There seems to be a collective indifference from the backpackers themselves regarding these allegations. After all, they had been picked up from some insignificant incidents, unfairly magnified to no end, and finally came out totally different from real events or situations.

A backpacker myth or two

Some misconceptions about backpackers are downright crass and insulting. Here are a couple of printable ones.

One pervading fiction about backpackers is that they have no idea of personal hygiene (modern day hippies and hobos), are mostly rude to other people, and have no sense of being fair. They want to get their way around the locals, because after all, they are tourists.

From the backpackers themselves who are inviting others to travel like them, the emphasis is more of “blending in, and living like the people… [and] to develop a better understanding of the culture.”

They also do take a bath, brush their teeth and change clothes regularly like regular guys.

Backpacks to carry or not?

Critics usually over-emphasize the backpacker’s oversized backpacks on their backs. They say it contradicts the backpackers’ claims of “blending in” with the locals.

They say local people do not usually move around with huge backpacks on their backs.

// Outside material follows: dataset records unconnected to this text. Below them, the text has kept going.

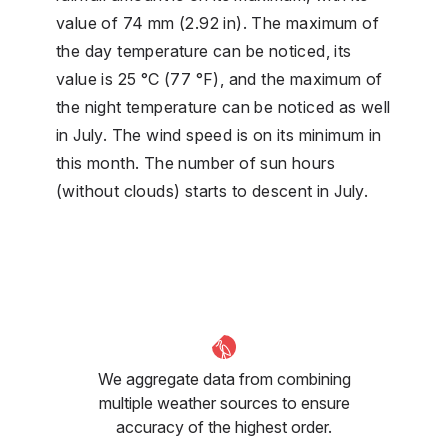
value of 74 mm (2.92 in). The maximum of
the day temperature can be noticed, its
value is 25 °C (77 °F), and the maximum of
the night temperature can be noticed as well
in July. The wind speed is on its minimum in
this month. The number of sun hours
(without clouds) starts to descent in July.
We aggregate data from combining
multiple weather sources to ensure
accuracy of the highest order.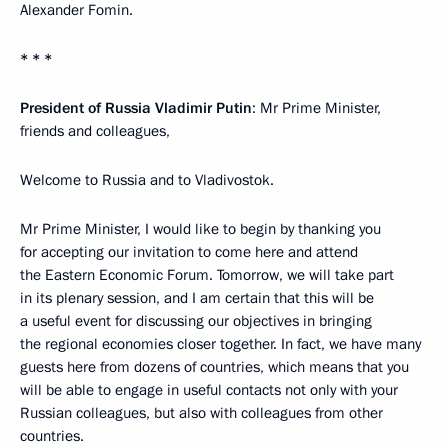
Alexander Fomin.
* * *
President of Russia Vladimir Putin
: Mr Prime Minister,
friends and colleagues,
Welcome to Russia and to Vladivostok.
Mr Prime Minister, I would like to begin by thanking you
for accepting our invitation to come here and attend
the Eastern Economic Forum. Tomorrow, we will take part
in its plenary session, and I am certain that this will be
a useful event for discussing our objectives in bringing
the regional economies closer together. In fact, we have many
guests here from dozens of countries, which means that you
will be able to engage in useful contacts not only with your
Russian colleagues, but also with colleagues from other
countries.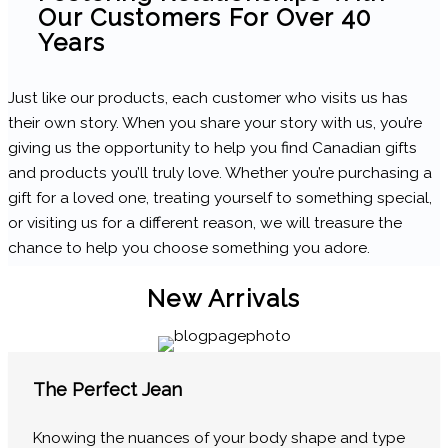
Our Customers For Over 40
Years
Just like our products, each customer who visits us has
their own story. When you share your story with us, you’re
giving us the opportunity to help you find Canadian gifts
and products you’ll truly love. Whether you’re purchasing a
gift for a loved one, treating yourself to something special,
or visiting us for a different reason, we will treasure the
chance to help you choose something you adore.
New Arrivals
The Perfect Jean
Knowing the nuances of your body shape and type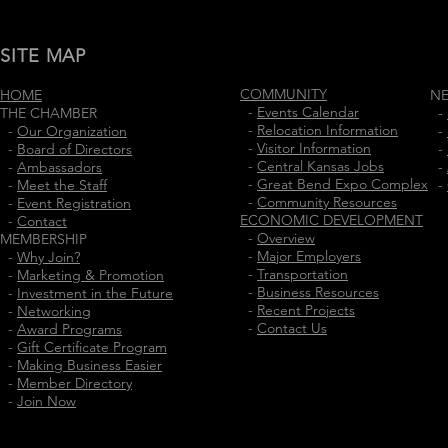
SITE MAP
COMMUNITY
HOME
N
-
Events Calendar
THE CHAMBER
-
-
Relocation Information
-
Our Organization
-
-
Visitor Information
-
Board of Directors
-
-
Central Kansas Jobs
-
Ambassadors
-
-
Great Bend Expo Complex
-
Meet the Staff
-
-
Community Resources
-
Event Registration
ECONOMIC DEVELOPMENT
-
Contact
-
Overview
MEMBERSHIP
-
Major Employers
-
Why Join?
-
Transportation
-
Marketing & Promotion
-
Business Resources
-
Investment in the Future
-
Recent Projects
-
Networking
-
Contact Us
-
Award Programs
-
Gift Certificate Program
-
Making Business Easier
-
Member Directory
-
Join Now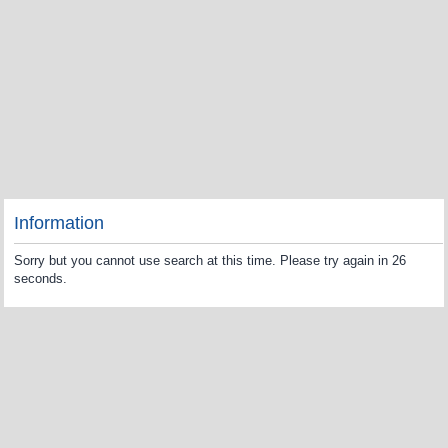
Information
Sorry but you cannot use search at this time. Please try again in 26
seconds.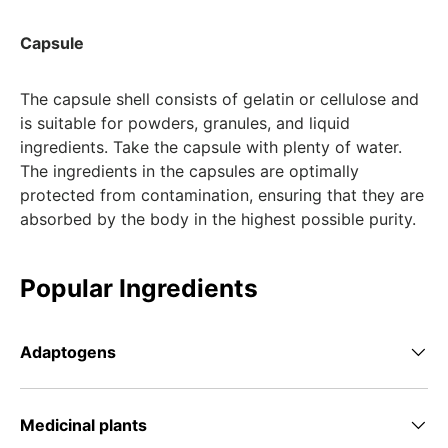
Capsule
The capsule shell consists of gelatin or cellulose and
is suitable for powders, granules, and liquid
ingredients. Take the capsule with plenty of water.
The ingredients in the capsules are optimally
protected from contamination, ensuring that they are
absorbed by the body in the highest possible purity.
Popular Ingredients
Adaptogens
Medicinal plants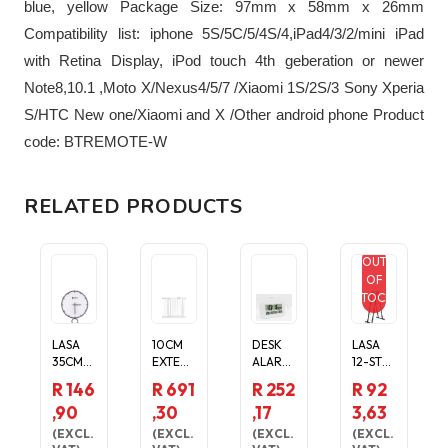
blue, yellow Package Size: 97mm x 58mm x 26mm
Compatibility list: iphone 5S/5C/5/4S/4,iPad4/3/2/mini iPad
with Retina Display, iPod touch 4th geberation or newer
Note8,10.1 ,Moto X/Nexus4/5/7 /Xiaomi 1S/2S/3 Sony Xperia
S/HTC New one/Xiaomi and X /Other android phone Product
code: BTREMOTE-W
RELATED PRODUCTS
OUT
OF
STOCK
LASA
10CM
DESK
LASA
35CM
EXTENS
ALARM
12-STEP
SILENT
ION INC
TEMPE
FOLDIN
R 146
R 691
R 252
R 92
WALL
SAFETY
RATUR
G
,90
,30
,17
3,63
CLOCK
GATE
E DATE
ALUMIN
-
FOR
DAY
IUM
(
EXCL.
(
EXCL.
(
EXCL.
(
EXCL.
MODER
DOOR
LCD
LADDE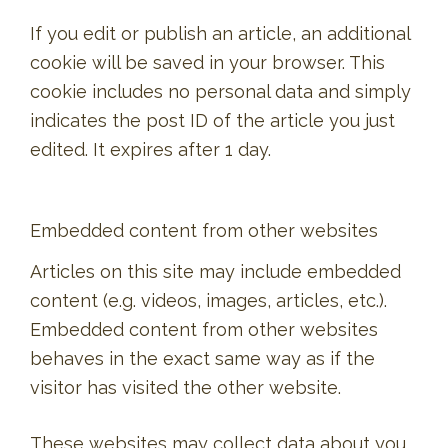
If you edit or publish an article, an additional
cookie will be saved in your browser. This
cookie includes no personal data and simply
indicates the post ID of the article you just
edited. It expires after 1 day.
Embedded content from other websites
Articles on this site may include embedded
content (e.g. videos, images, articles, etc.).
Embedded content from other websites
behaves in the exact same way as if the
visitor has visited the other website.
These websites may collect data about you,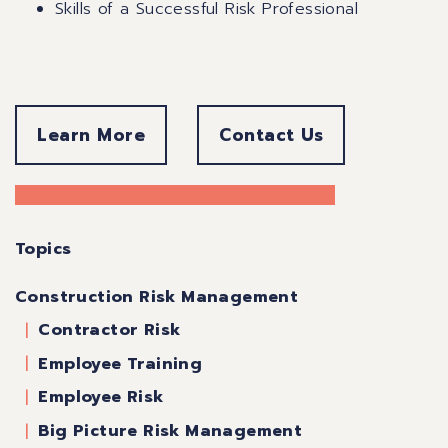
Skills of a Successful Risk Professional
Learn More
Contact Us
Topics
Construction Risk Management
Contractor Risk
Employee Training
Employee Risk
Big Picture Risk Management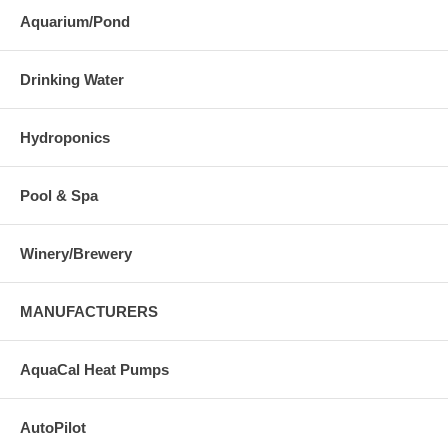
Aquarium/Pond
Drinking Water
Hydroponics
Pool & Spa
Winery/Brewery
MANUFACTURERS
AquaCal Heat Pumps
AutoPilot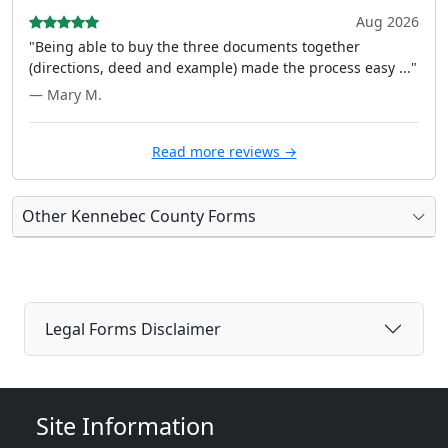
Aug 2026
"Being able to buy the three documents together
(directions, deed and example) made the process easy ..."
— Mary M.
Read more reviews →
Other Kennebec County Forms
Legal Forms Disclaimer
Site Information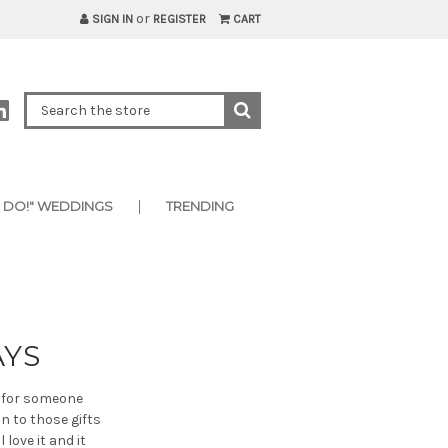
or
SIGN IN
REGISTER
CART
I DO!" WEDDINGS
TRENDING
AYS
t for someone
n to those gifts
love it and it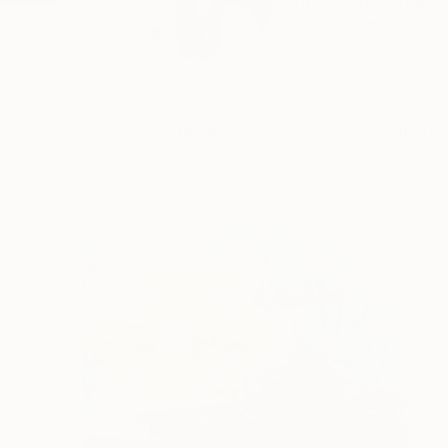
Enthusiastic, creativ
READ MORE
Profile
All Art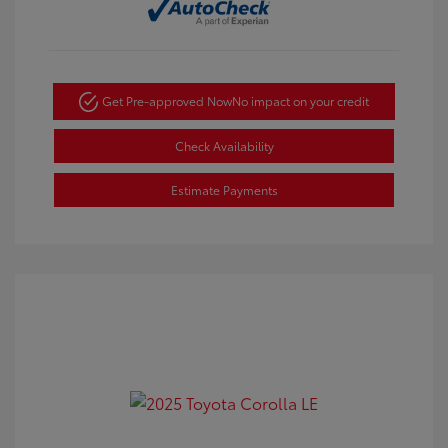
Get Pre-approved Now
No impact on your credit
Check Availability
Estimate Payments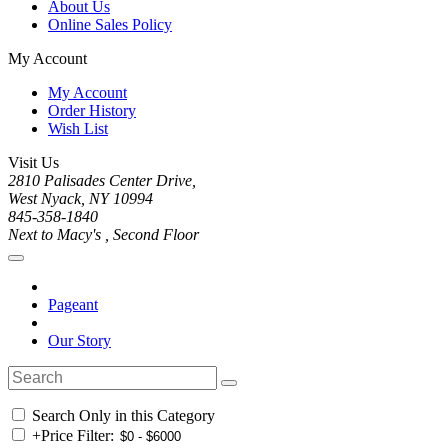
About Us
Online Sales Policy
My Account
My Account
Order History
Wish List
Visit Us
2810 Palisades Center Drive,
West Nyack, NY 10994
845-358-1840
Next to Macy's , Second Floor
Pageant
Our Story
Search Only in this Category
+
Price Filter: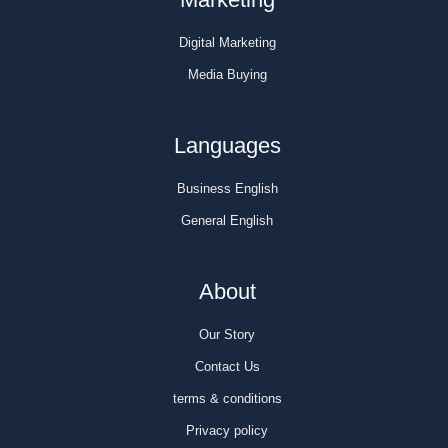
Digital Marketing
Media Buying
Languages
Business English
General English
About
Our Story
Contact Us
terms & conditions
Privacy policy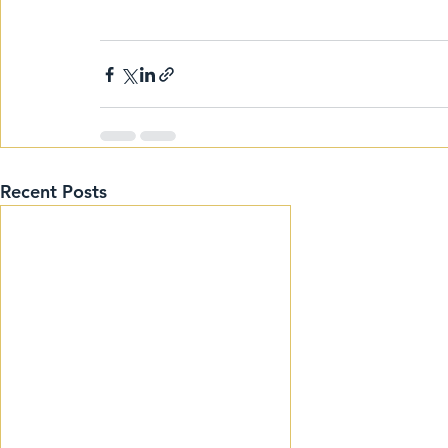
Recent Posts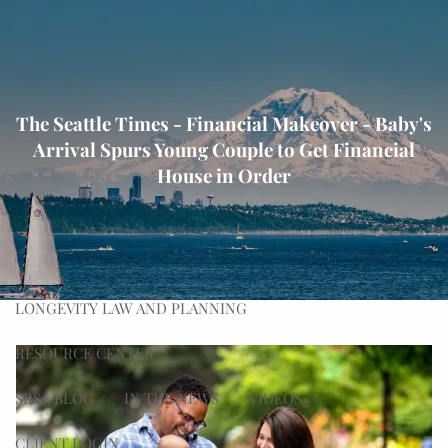
Skip to main content
men
HOME
The Seattle Times - Financial Makeover - Baby's
ABOUT
Arrival Spurs Young Couple to Get Financial
OUR PROCESS
OUR TEAM
OUR VALUES
House in Order
WHAT WE DO
PLANNING
ADVISING
WEALTH MANAGEMENT
LONGEVITY LAW AND PLANNING
RESOURCE CENTER
SRSA BLOG
IN THE NEWS
VIDEOS
CLIENT LOGIN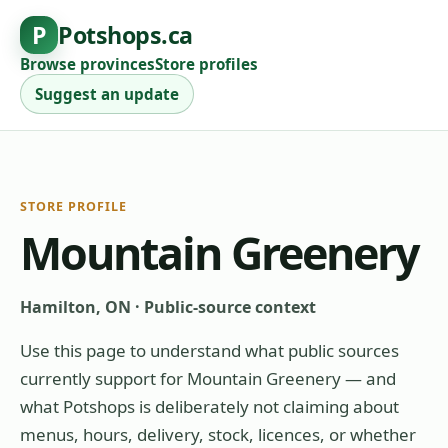
P
Potshops.ca
Browse provinces
Store profiles
Suggest an update
STORE PROFILE
Mountain Greenery
Hamilton, ON
·
Public-source context
Use this page to understand what public sources
currently support for
Mountain Greenery
— and
what Potshops is deliberately not claiming about
menus, hours, delivery, stock, licences, or whether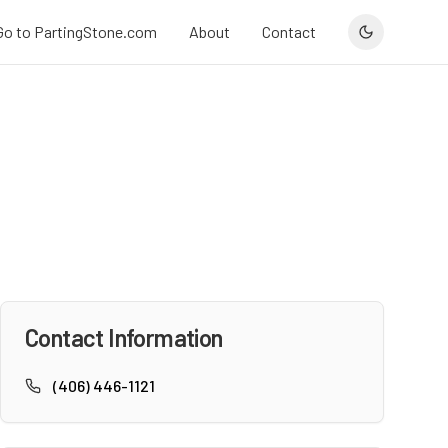
Go to PartingStone.com
About
Contact
Contact Information
(406) 446-1121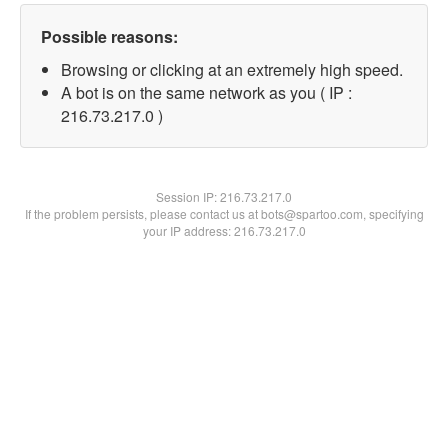
Possible reasons:
Browsing or clicking at an extremely high speed.
A bot is on the same network as you ( IP :
216.73.217.0 )
Session IP:
216.73.217.0
If the problem persists, please contact us at bots@spartoo.com, specifying
your IP address: 216.73.217.0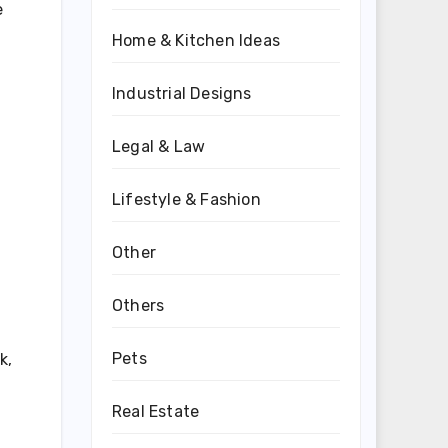
e
Home & Kitchen Ideas
Industrial Designs
Legal & Law
Lifestyle & Fashion
Other
Others
Pets
k,
Real Estate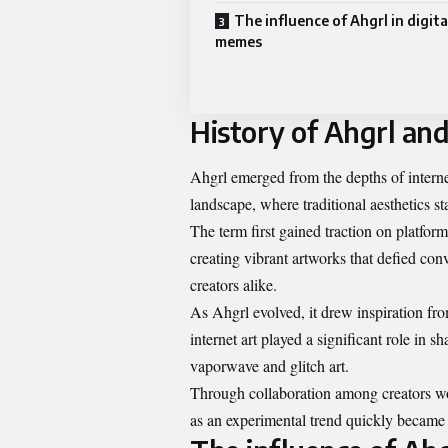
The influence of Ahgrl in digita
memes
History of Ahgrl and 
Ahgrl emerged from the depths of internet
landscape, where traditional aesthetics s
The term first gained traction on platfor
creating vibrant artworks that defied con
creators alike.
As Ahgrl evolved, it drew inspiration fr
internet art played a significant role in sh
vaporwave and glitch art.
Through collaboration among creators w
as an experimental trend quickly became a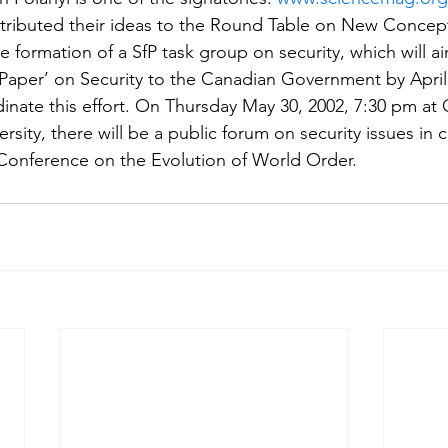
ributed their ideas to the Round Table on New Concepts
e formation of a SfP task group on security, which will ai
Paper’ on Security to the Canadian Government by April
inate this effort. On Thursday May 30, 2002, 7:30 pm a
sity, there will be a public forum on security issues in 
y Conference on the Evolution of World Order.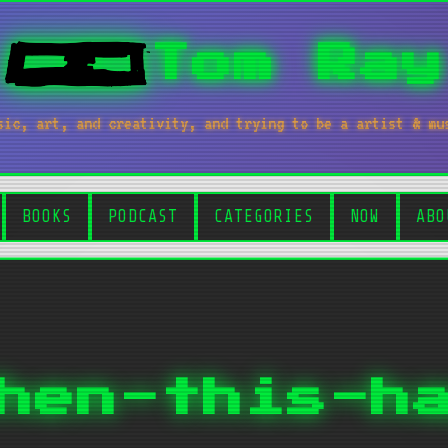
Tom Ray
sic, art, and creativity, and trying to be a artist & mu
BOOKS
PODCAST
CATEGORIES
NOW
ABO
hen-this-h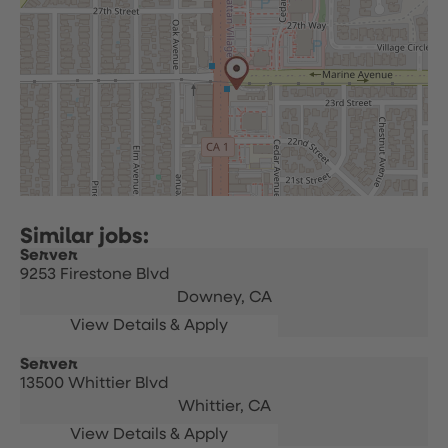
Server
9253 Firestone Blvd
Downey,
CA
Server
13500 Whittier Blvd
Whittier,
CA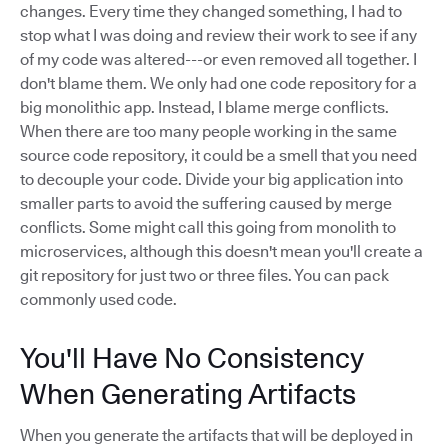
changes. Every time they changed something, I had to
stop what I was doing and review their work to see if any
of my code was altered---or even removed all together. I
don't blame them. We only had one code repository for a
big monolithic app. Instead, I blame merge conflicts.
When there are too many people working in the same
source code repository, it could be a smell that you need
to decouple your code. Divide your big application into
smaller parts to avoid the suffering caused by merge
conflicts. Some might call this going from monolith to
microservices, although this doesn't mean you'll create a
git repository for just two or three files. You can pack
commonly used code.
You'll Have No Consistency
When Generating Artifacts
When you generate the artifacts that will be deployed in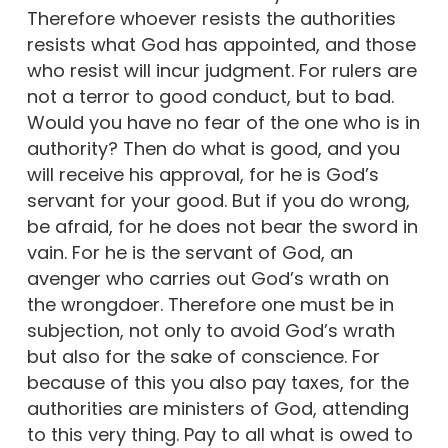
Therefore whoever resists the authorities
resists what God has appointed, and those
who resist will incur judgment. For rulers are
not a terror to good conduct, but to bad.
Would you have no fear of the one who is in
authority? Then do what is good, and you
will receive his approval, for he is God’s
servant for your good. But if you do wrong,
be afraid, for he does not bear the sword in
vain. For he is the servant of God, an
avenger who carries out God’s wrath on
the wrongdoer. Therefore one must be in
subjection, not only to avoid God’s wrath
but also for the sake of conscience. For
because of this you also pay taxes, for the
authorities are ministers of God, attending
to this very thing. Pay to all what is owed to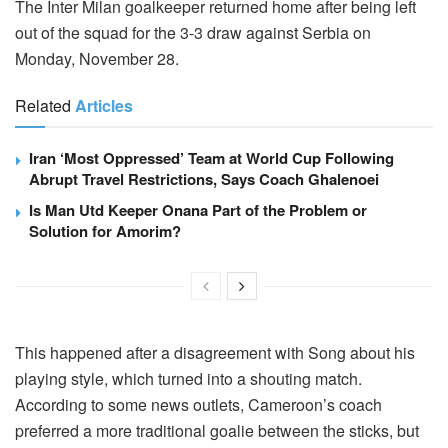
The Inter Milan goalkeeper returned home after being left
out of the squad for the 3-3 draw against Serbia on
Monday, November 28.
Related
Articles
Iran ‘Most Oppressed’ Team at World Cup Following
Abrupt Travel Restrictions, Says Coach Ghalenoei
Is Man Utd Keeper Onana Part of the Problem or
Solution for Amorim?
This happened after a disagreement with Song about his
playing style, which turned into a shouting match.
According to some news outlets, Cameroon’s coach
preferred a more traditional goalie between the sticks, but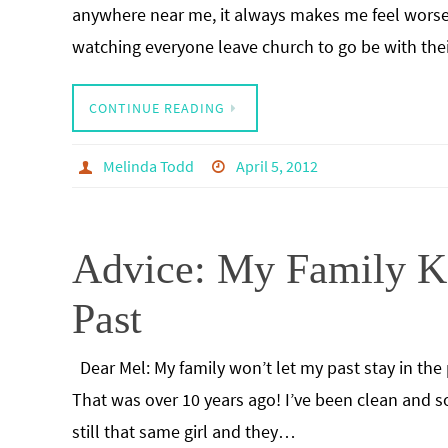
anywhere near me, it always makes me feel worse.
watching everyone leave church to go be with the
CONTINUE READING
Melinda Todd
April 5, 2012
Advice: My Family K
Past
Dear Mel: My family won’t let my past stay in the 
That was over 10 years ago! I’ve been clean and 
still that same girl and they…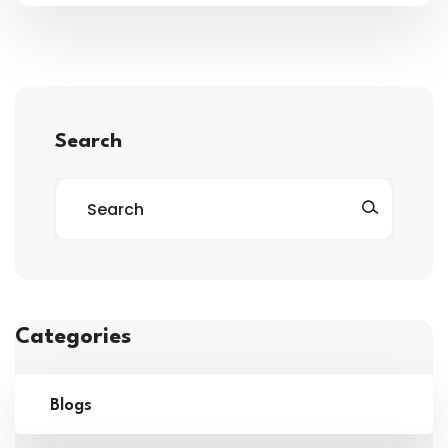
Search
Categories
Blogs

The locals use standard, regular luggage: suitcases, duffel bags, rolling bags and other variations, but not a backpack.

What supposedly happens is that while riding buses and trains, backpackers usually earn the ire of people because they obstruct or hurt them when backpackers move around toting these oversized backpacks.

Being mobile

Backpackers retaliate by saying the only thing correct in the critics’ allegation is the presence of the backpack. What is wrong is that they do not carry humongous versions of the bag.

What is true is that backpackers are on the move most of the time. When they do, they actually pack light and simply live on what they find around.

A few changes of clothes, some personal items (toothbrush, nail cutters), and some essentials are all they bring out when going on a trip around their new place.

They usually veer away from familiar, beaten tracks. They are more into nature tripping especially if the views (beaches, forests, caves, mountains and streams) look totally different from those at home.

Another big reason is, again, the fact that these places are usually free for everyone to enjoy. Are you a backpack traveler?